(Supplied data)

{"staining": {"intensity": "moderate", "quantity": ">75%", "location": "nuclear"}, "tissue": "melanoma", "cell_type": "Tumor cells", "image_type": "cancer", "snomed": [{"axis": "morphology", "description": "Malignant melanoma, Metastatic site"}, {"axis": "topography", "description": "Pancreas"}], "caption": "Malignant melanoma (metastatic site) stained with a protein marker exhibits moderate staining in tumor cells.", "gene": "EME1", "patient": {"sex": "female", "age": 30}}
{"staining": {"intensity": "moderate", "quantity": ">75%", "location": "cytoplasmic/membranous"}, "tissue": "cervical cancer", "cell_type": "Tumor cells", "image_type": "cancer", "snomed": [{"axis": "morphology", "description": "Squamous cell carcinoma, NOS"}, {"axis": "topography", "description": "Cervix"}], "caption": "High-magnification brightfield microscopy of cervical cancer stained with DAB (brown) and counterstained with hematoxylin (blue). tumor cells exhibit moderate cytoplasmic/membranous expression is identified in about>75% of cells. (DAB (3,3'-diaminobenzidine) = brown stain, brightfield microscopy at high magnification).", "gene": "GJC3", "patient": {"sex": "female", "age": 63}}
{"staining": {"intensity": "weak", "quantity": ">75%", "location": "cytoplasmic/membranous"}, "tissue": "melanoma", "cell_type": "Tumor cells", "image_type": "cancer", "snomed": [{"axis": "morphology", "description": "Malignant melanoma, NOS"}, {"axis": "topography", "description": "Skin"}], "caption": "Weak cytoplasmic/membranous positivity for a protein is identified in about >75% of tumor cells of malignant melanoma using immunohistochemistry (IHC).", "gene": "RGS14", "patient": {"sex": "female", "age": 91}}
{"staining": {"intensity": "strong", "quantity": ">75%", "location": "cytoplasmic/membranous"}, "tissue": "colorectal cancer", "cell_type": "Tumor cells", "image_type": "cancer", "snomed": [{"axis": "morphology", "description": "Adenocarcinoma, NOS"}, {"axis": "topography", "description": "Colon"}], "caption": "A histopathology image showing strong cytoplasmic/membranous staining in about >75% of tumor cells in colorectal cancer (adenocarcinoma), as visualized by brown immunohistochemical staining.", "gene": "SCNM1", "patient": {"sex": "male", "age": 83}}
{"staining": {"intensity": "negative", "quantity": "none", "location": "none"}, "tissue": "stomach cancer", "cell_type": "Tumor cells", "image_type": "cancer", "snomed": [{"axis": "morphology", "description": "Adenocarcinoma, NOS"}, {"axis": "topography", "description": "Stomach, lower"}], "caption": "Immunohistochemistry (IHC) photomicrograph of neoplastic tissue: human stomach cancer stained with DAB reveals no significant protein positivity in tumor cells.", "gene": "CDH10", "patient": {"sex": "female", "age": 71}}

(End Supplied data)

[Task description] Look in the material above for the line with "brightfield microscopy of" and the line with "histopathology image showing", and transcribe exactly those lines and all lines between them, nothing more.

[Result of this exercise]
{"staining": {"intensity": "moderate", "quantity": ">75%", "location": "cytoplasmic/membranous"}, "tissue": "cervical cancer", "cell_type": "Tumor cells", "image_type": "cancer", "snomed": [{"axis": "morphology", "description": "Squamous cell carcinoma, NOS"}, {"axis": "topography", "description": "Cervix"}], "caption": "High-magnification brightfield microscopy of cervical cancer stained with DAB (brown) and counterstained with hematoxylin (blue). tumor cells exhibit moderate cytoplasmic/membranous expression is identified in about>75% of cells. (DAB (3,3'-diaminobenzidine) = brown stain, brightfield microscopy at high magnification).", "gene": "GJC3", "patient": {"sex": "female", "age": 63}}
{"staining": {"intensity": "weak", "quantity": ">75%", "location": "cytoplasmic/membranous"}, "tissue": "melanoma", "cell_type": "Tumor cells", "image_type": "cancer", "snomed": [{"axis": "morphology", "description": "Malignant melanoma, NOS"}, {"axis": "topography", "description": "Skin"}], "caption": "Weak cytoplasmic/membranous positivity for a protein is identified in about >75% of tumor cells of malignant melanoma using immunohistochemistry (IHC).", "gene": "RGS14", "patient": {"sex": "female", "age": 91}}
{"staining": {"intensity": "strong", "quantity": ">75%", "location": "cytoplasmic/membranous"}, "tissue": "colorectal cancer", "cell_type": "Tumor cells", "image_type": "cancer", "snomed": [{"axis": "morphology", "description": "Adenocarcinoma, NOS"}, {"axis": "topography", "description": "Colon"}], "caption": "A histopathology image showing strong cytoplasmic/membranous staining in about >75% of tumor cells in colorectal cancer (adenocarcinoma), as visualized by brown immunohistochemical staining.", "gene": "SCNM1", "patient": {"sex": "male", "age": 83}}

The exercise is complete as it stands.